YOLOv5改进 | Conv篇 | 利用CVPR2024-DynamicConv提出的GhostModule改进C3（全网独家首发）

一、本文介绍

本文给大家带来的改进机制是CVPR2024的最新改进机制DynamicConv其是CVPR2024的最新改进机制，这个论文中介绍了一个名为ParameterNet的新型设计原则，它旨在在大规模视觉预训练模型中增加参数数量，同时尽量不增加浮点运算（FLOPs），所以本文的DynamicConv被提出来了，使得网络在保持低FLOPs的同时增加参数量，在其提出的时候它也提出了一个新的模块hostModule，我勇其魔改C2f从而达到创新的目的，在V5n上其参数量仅有130W计算量为2.9GFLOPs，从而允许这些网络从大规模视觉预训练中获益。

欢迎大家订阅我的专栏一起学习YOLO！

专栏回顾：YOLOv5改进专栏——持续复现各种顶会内容——内含100+创新

一、本文介绍

二、原理介绍

三、核心代码

四、手把手教你添加GhostModule模块

4.1 GhostModule添加步骤

4.1.1 修改一

4.1.2 修改二

4.1.3 修改三

4.1.4 修改四

4.2 GhostModule的yaml文件和训练截图

4.3GhostModule的训练过程截图

五、本文总结

二、原理介绍

官方论文地址： 官方论文地址点击此处即可跳转

官方代码地址： 官方代码地址点击此处即可跳转

动态卷积（Dynamic Convolution）是《DynamicConv.pdf》中提出的一种关键技术，旨在增加网络的参数量而几乎不增加额外的浮点运算（FLOPs）。以下是关于动态卷积的主要信息和原理：

主要原理：

1. 动态卷积的定义：
动态卷积通过对每个输入样本动态选择或组合不同的卷积核（称为"experts"），来处理输入数据。

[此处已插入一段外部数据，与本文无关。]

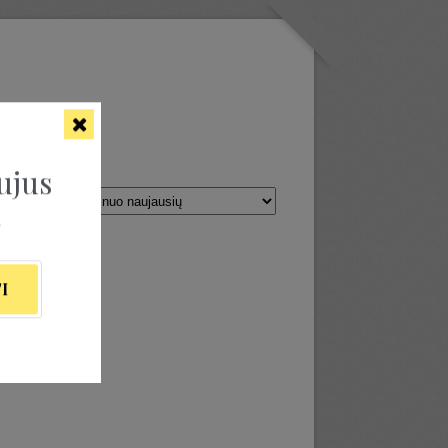
ĖM
ujus
ą
I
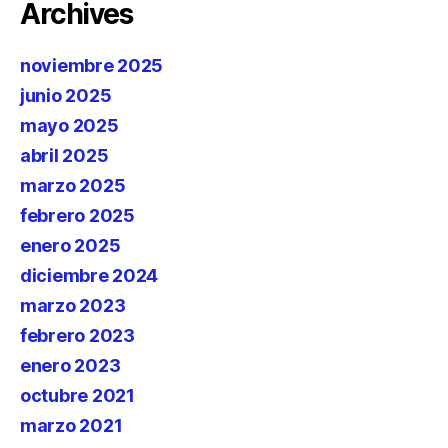
Archives
noviembre 2025
junio 2025
mayo 2025
abril 2025
marzo 2025
febrero 2025
enero 2025
diciembre 2024
marzo 2023
febrero 2023
enero 2023
octubre 2021
marzo 2021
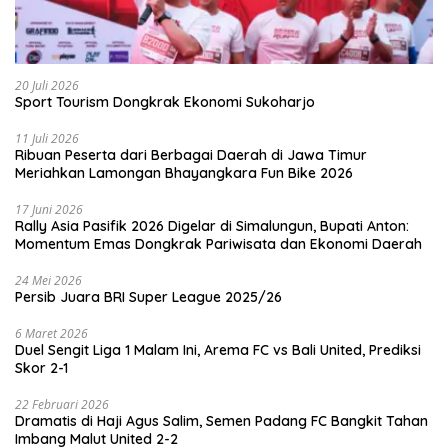
20 Juli 2026
Sport Tourism Dongkrak Ekonomi Sukoharjo
11 Juli 2026
Ribuan Peserta dari Berbagai Daerah di Jawa Timur
Meriahkan Lamongan Bhayangkara Fun Bike 2026
17 Juni 2026
Rally Asia Pasifik 2026 Digelar di Simalungun, Bupati Anton:
Momentum Emas Dongkrak Pariwisata dan Ekonomi Daerah
24 Mei 2026
Persib Juara BRI Super League 2025/26
6 Maret 2026
Duel Sengit Liga 1 Malam Ini, Arema FC vs Bali United, Prediksi
Skor 2-1
22 Februari 2026
Dramatis di Haji Agus Salim, Semen Padang FC Bangkit Tahan
Imbang Malut United 2-2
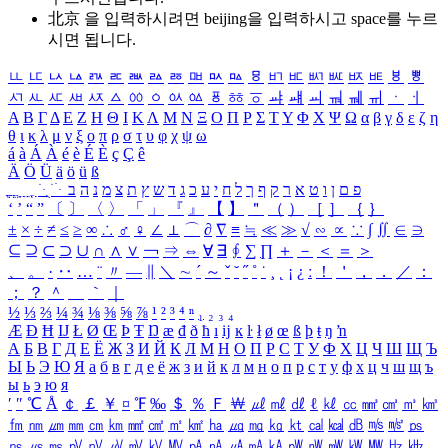
北京 을 입력하시려면
beijing
을 입력하시고 space를 누르
시면 됩니다.
ㅥ
ㅦ
ㅧ
ㅨ
ㅩ
ㅪ
ㅫ
ㅬ
ㅭ
ㅮ
ㅯ
ㅰ
ㅱ
ㅲ
ㅳ
ㅴ
ㅵ
ㅶ
ㅷ
ㅸ
ㅹ
ㅺ
ㅻ
ㅼ
ㅽ
ㅾ
ㅿ
ㆀ
ㆁ
ㆂ
ㆃ
ㆄ
ㆅ
ㆆ
ㆇ
ㆈ
ㆉ
ㆊ
ㆋ
ㆌ
ㆍ
ㆎ
Α
Β
Γ
Δ
Ε
Ζ
Η
Θ
Ι
Κ
Λ
Μ
Ν
Ξ
Ο
Π
Ρ
Σ
Τ
Υ
Φ
Χ
Ψ
Ω
α
β
γ
δ
ε
ζ
η
θ
ι
κ
λ
μ
ν
ξ
ο
π
ρ
σ
τ
υ
φ
χ
ψ
ω
á
à
Á
À
é
è
É
È
ç
Ç
ê
Ä
Ö
Ü
ä
ö
ü
ß
ְ
ֳ
ֲ
ֱ
ָ
ַ
ֵ
ֶ
ִ
ֹ
ּ
ֻ
ׂ
ׁ
ּ
ב
ה
נ
מ
צ
ת
ץ
ש
ד
ג
כ
ע
י
ח
ל
ך
ף
ק
ר
א
ט
ו
ן
ם
פ
‘
’
“
”
〔
〕
〈
〉
「
」
『
』
【
】
＂
（
）
［
］
｛
｝
±
×
÷
≠
≤
≥
∞
∴
♂
♀
∠
⊥
⌒
∂
∇
≡
≒
≪
≫
√
∽
∝
∵
∫
∬
∈
∋
⊆
⊇
⊂
⊃
∪
∩
∧
∨
￢
⇒
⇔
∀
∃
∮
∑
∏
＋
－
＜
＝
＞
、
。
·
‥
…
¨
〃
―
∥
＼
∼
´
～
ˇ
˘
˝
˚
˙
¸
˛
¡
¿
ː
！
＇
，
．
／
：
；
？
＾
＿
｀
｜
½
⅓
⅔
¼
¾
⅛
⅜
⅝
⅞
¹
²
³
⁴
ⁿ
₁
₂
₃
₄
Æ
Ð
Ħ
Ĳ
Ł
Ø
Œ
Þ
Ŧ
Ŋ
æ
đ
ð
ħ
ı
ĳ
ĸ
ŀ
ł
ø
œ
ß
þ
ŧ
ŋ
ŉ
А
Б
В
Г
Д
Е
Ё
Ж
З
И
Й
К
Л
М
Н
О
П
Р
С
Т
У
Ф
Х
Ц
Ч
Ш
Щ
Ъ
Ы
Ь
Э
Ю
Я
а
б
в
г
д
е
ё
ж
з
и
й
к
л
м
н
о
п
р
с
т
у
ф
х
ц
ч
ш
щ
ъ
ы
ь
э
ю
я
′
″
℃
Å
￠
￡
￥
¤
℉
‰
＄
％
Ｆ
￦
㎕
㎖
㎗
ℓ
㎘
㏄
㎣
㎤
㎥
㎦
㎙
㎚
㎛
㎜
㎝
㎞
㎟
㎠
㎡
㎢
㏊
㎍
㎎
㎏
㏏
㎈
㎉
㏈
㎧
㎨
㎰
㎱
㎲
㎳
㎴
㎵
㎶
㎷
㎸
㎹
㎀
㎁
㎂
㎃
㎄
㎺
㎻
㎽
㎾
㎿
㎐
㎑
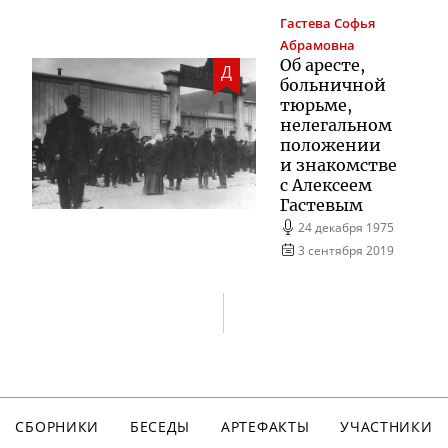
Гастева
Софья
Абрамовна
Об аресте,
Д
больничной
тюрьме,
нелегальном
положении
и знакомстве
с Алексеем
Гастевым
24 декабря 1975
3 сентября 2019
СБОРНИКИ
БЕСЕДЫ
АРТЕФАКТЫ
УЧАСТНИКИ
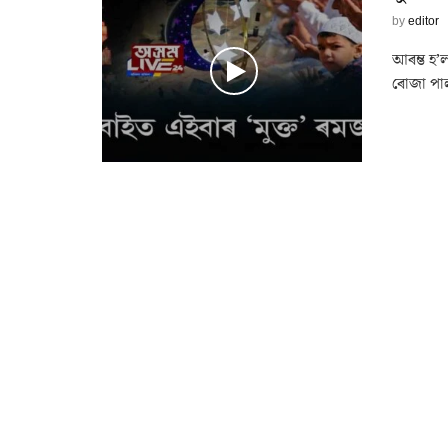
by
editor
আৰম্ভ হ’
ৰোজা পাল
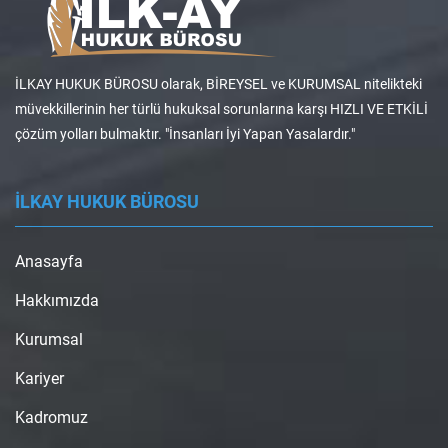
İLKAY HUKUK BÜROSU olarak, BİREYSEL ve KURUMSAL nitelikteki
müvekkillerinin her türlü hukuksal sorunlarına karşı HIZLI VE ETKİLİ
çözüm yolları bulmaktır. "İnsanları İyi Yapan Yasalardır."
İLKAY HUKUK BÜROSU
Anasayfa
Hakkımızda
Kurumsal
Kariyer
Kadromuz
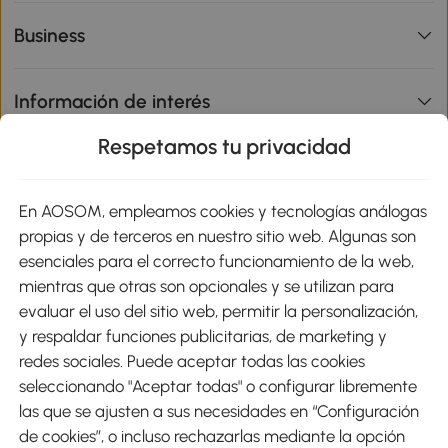
Business
Información de interés
Respetamos tu privacidad
sitio
En AOSOM, empleamos cookies y tecnologías análogas
Métodos de Pago
propias y de terceros en nuestro sitio web. Algunas son
esenciales para el correcto funcionamiento de la web,
mientras que otras son opcionales y se utilizan para
evaluar el uso del sitio web, permitir la personalización,
y respaldar funciones publicitarias, de marketing y
Envíos
redes sociales. Puede aceptar todas las cookies
seleccionando "Aceptar todas" o configurar libremente
las que se ajusten a sus necesidades en “Configuración
de cookies”, o incluso rechazarlas mediante la opción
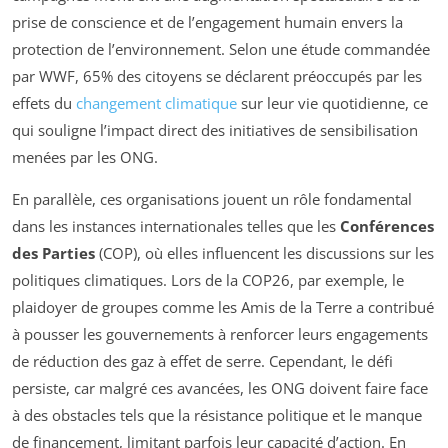
prise de conscience et de l’engagement humain envers la
protection de l’environnement. Selon une étude commandée
par WWF, 65% des citoyens se déclarent préoccupés par les
effets du
changement climatique
sur leur vie quotidienne, ce
qui souligne l’impact direct des initiatives de sensibilisation
menées par les ONG.
En parallèle, ces organisations jouent un rôle fondamental
dans les instances internationales telles que les
Conférences
des Parties
(COP), où elles influencent les discussions sur les
politiques climatiques. Lors de la COP26, par exemple, le
plaidoyer de groupes comme les Amis de la Terre a contribué
à pousser les gouvernements à renforcer leurs engagements
de réduction des gaz à effet de serre. Cependant, le défi
persiste, car malgré ces avancées, les ONG doivent faire face
à des obstacles tels que la résistance politique et le manque
de financement, limitant parfois leur capacité d’action. En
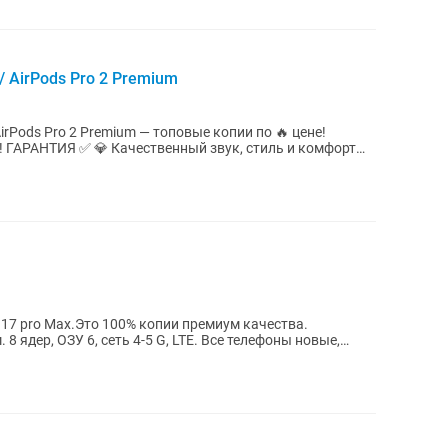
/ AirPods Pro 2 Premium
/ AirPods Pro 2 Premium — топовые копии по 🔥 цене!
 звук, стиль и комфорт
e 17 pro Max.Это 100% копии премиум качества.
 ядер, ОЗУ 6, сеть 4-5 G, LTE. Все телефоны новые,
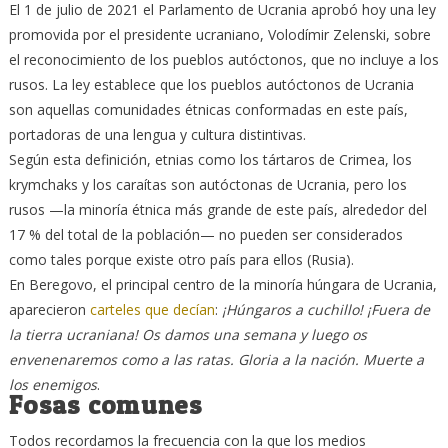
El 1 de julio de 2021 el Parlamento de Ucrania aprobó hoy una ley
promovida por el presidente ucraniano, Volodímir Zelenski, sobre
el reconocimiento de los pueblos autóctonos, que no incluye a los
rusos. La ley establece que los pueblos autóctonos de Ucrania
son aquellas comunidades étnicas conformadas en este país,
portadoras de una lengua y cultura distintivas.
Según esta definición, etnias como los tártaros de Crimea, los
krymchaks y los caraítas son autóctonas de Ucrania, pero los
rusos —la minoría étnica más grande de este país, alrededor del
17 % del total de la población— no pueden ser considerados
como tales porque existe otro país para ellos (Rusia).
En Beregovo, el principal centro de la minoría húngara de Ucrania,
aparecieron
carteles que decían
:
¡Húngaros a cuchillo! ¡Fuera de
la tierra ucraniana! Os damos una semana y luego os
envenenaremos como a las ratas. Gloria a la nación. Muerte a
los enemigos
.
Fosas comunes
Todos recordamos la frecuencia con la que los medios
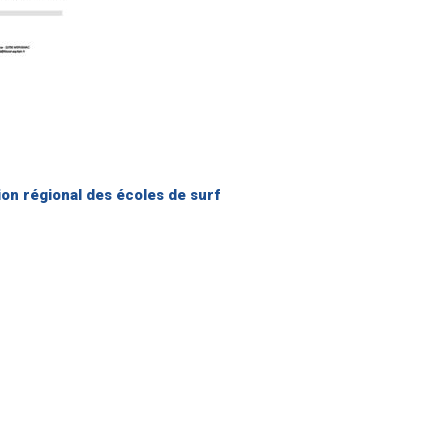
on régional des écoles de surf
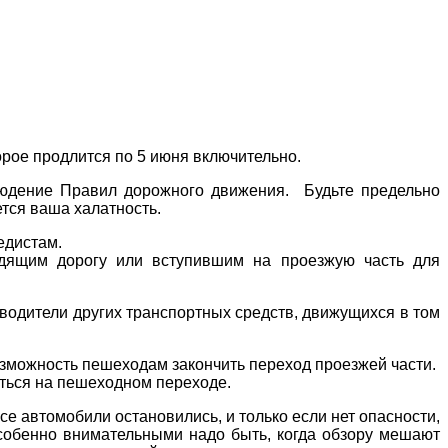
рое продлится по 5 июня включительно.
людение Правил дорожного движения. Будьте предельно
ется ваша халатность.
едистам.
одящим дорогу или вступившим на проезжую часть для
водители других транспортных средств, движущихся в том
зможность пешеходам закончить переход проезжей части.
иться на пешеходном переходе.
е автомобили остановились, и только если нет опасности,
Особенно внимательными надо быть, когда обзору мешают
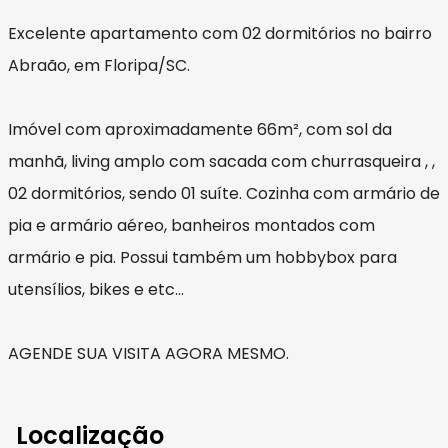
Excelente apartamento com 02 dormitórios no bairro
Abraão, em Floripa/SC.
Imóvel com aproximadamente 66m², com sol da
manhã, living amplo com sacada com churrasqueira , ,
02 dormitórios, sendo 01 suíte. Cozinha com armário de
pia e armário aéreo, banheiros montados com
armário e pia. Possui também um hobbybox para
utensílios, bikes e etc...
AGENDE SUA VISITA AGORA MESMO.
Localização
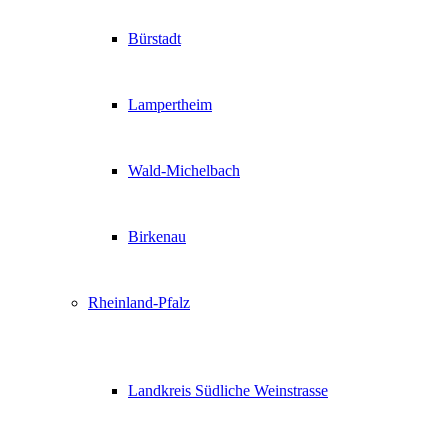
Bürstadt
Lampertheim
Wald-Michelbach
Birkenau
Rheinland-Pfalz
Landkreis Südliche Weinstrasse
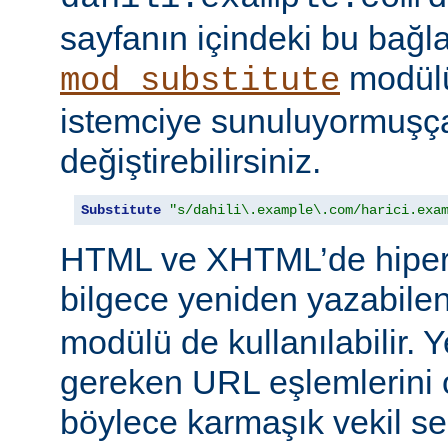
sayfanın içindeki bu bağlar
modülü
mod_substitute
istemciye sunuluyormuşç
değiştirebilirsiniz.
Substitute
"s/dahili\.example\.com/harici.exa
HTML ve XHTML’de hiper
bilgece yeniden yazabile
modülü de kullanılabilir. 
gereken URL eşlemlerini o
böylece karmaşık vekil se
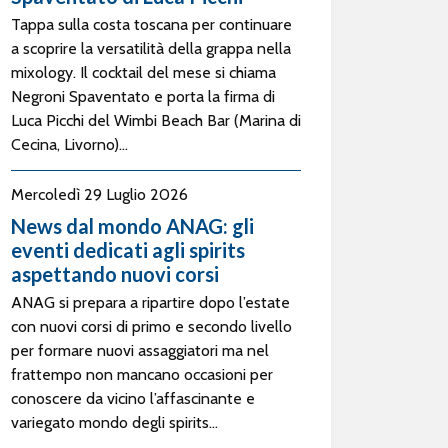
Tappa sulla costa toscana per continuare
a scoprire la versatilità della grappa nella
mixology. Il cocktail del mese si chiama
Negroni Spaventato e porta la firma di
Luca Picchi del Wimbi Beach Bar (Marina di
Cecina, Livorno)...
Mercoledì 29 Luglio 2026
News dal mondo ANAG: gli
eventi dedicati agli spirits
aspettando nuovi corsi
ANAG si prepara a ripartire dopo l’estate
con nuovi corsi di primo e secondo livello
per formare nuovi assaggiatori ma nel
frattempo non mancano occasioni per
conoscere da vicino l’affascinante e
variegato mondo degli spirits...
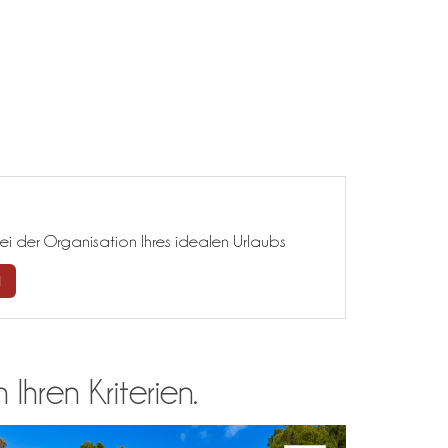
ei der Organisation Ihres idealen Urlaubs
N
hren Kriterien.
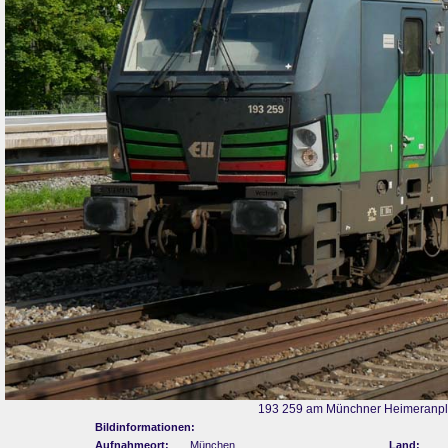
193 259 am Münchner Heimeranpla
Bildinformationen:
Aufnahmeort:
München
Land:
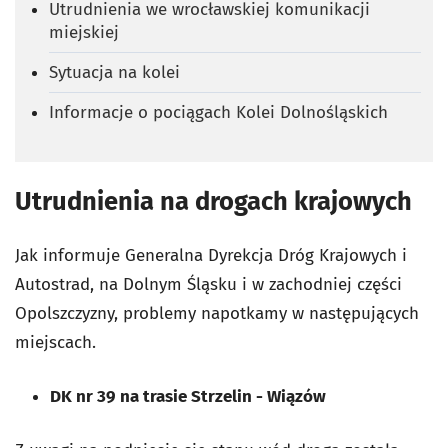
Utrudnienia we wrocławskiej komunikacji
miejskiej
Sytuacja na kolei
Informacje o pociągach Kolei Dolnośląskich
Utrudnienia na drogach krajowych
Jak informuje Generalna Dyrekcja Dróg Krajowych i
Autostrad, na Dolnym Śląsku i w zachodniej części
Opolszczyzny, problemy napotkamy w następujących
miejscach.
DK nr 39 na trasie Strzelin - Wiązów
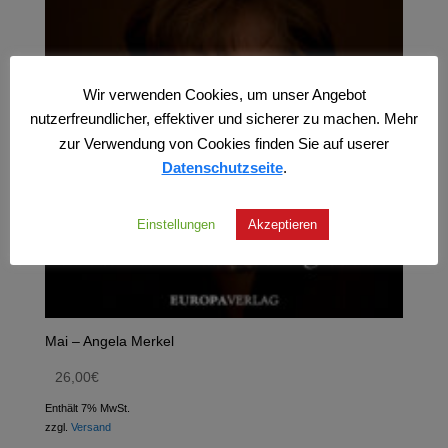
Wir verwenden Cookies, um unser Angebot
nutzerfreundlicher, effektiver und sicherer zu machen. Mehr
zur Verwendung von Cookies finden Sie auf userer
Datenschutzseite
.
Einstellungen
Akzeptieren
Mai – Angela Merkel
26,00
€
Enthält 7% MwSt.
zzgl.
Versand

这种方法可以视为是对传统卷积操作的扩展，它允许网络根据输入的不同自适应地调整其参数。

2. 参数和计算的动态化：
在动态卷积中，不是为所有输入使用固定的卷积核，而是有多个卷积核（或参数集），并且根据输入的特性动态选择使用哪个核。
这种选择通过一个学习得到的函数（例如，使用多层感知机（MLP）和softmax函数）来动态生成控制各个卷积核贡献的权重。

3. 计算过程：
给定输入特征 $X$ ，和一组卷积核 $W_1, W_2, ..., W_M$ ，每个核对应一个专家。
每个专家的贡献由一个动态系数 $\alpha_i$ $\alpha_i$ 控制，这些系数是针对每个输入样本动态生成的。
输出 $Y$ 是所有动态选定的卷积核操作的加权和： $Y = \sum_{i=1}^M \alpha_i (X * W_i)$
其中 $*$ 表示卷积操作， $\alpha_i$ 是通过一个小型网络（如MLP）动态计算得出的，这个小网络的输入是全局平均池化后的特征。

动态卷积的优点：

参数效率高：通过共享和动态组合卷积核，动态卷积可以在增加极少的计算成本的情况下显著增加模型的参数量。
适应性强：由于卷积核是针对每个输入动态选择的，这种方法可以更好地适应不同的输入特征，理论上可以提高模型的泛化能力。
资源使用优化：动态卷积允许模型在资源有限的环境中（如移动设备）部署更复杂的网络结构，而不会显著增加计算负担。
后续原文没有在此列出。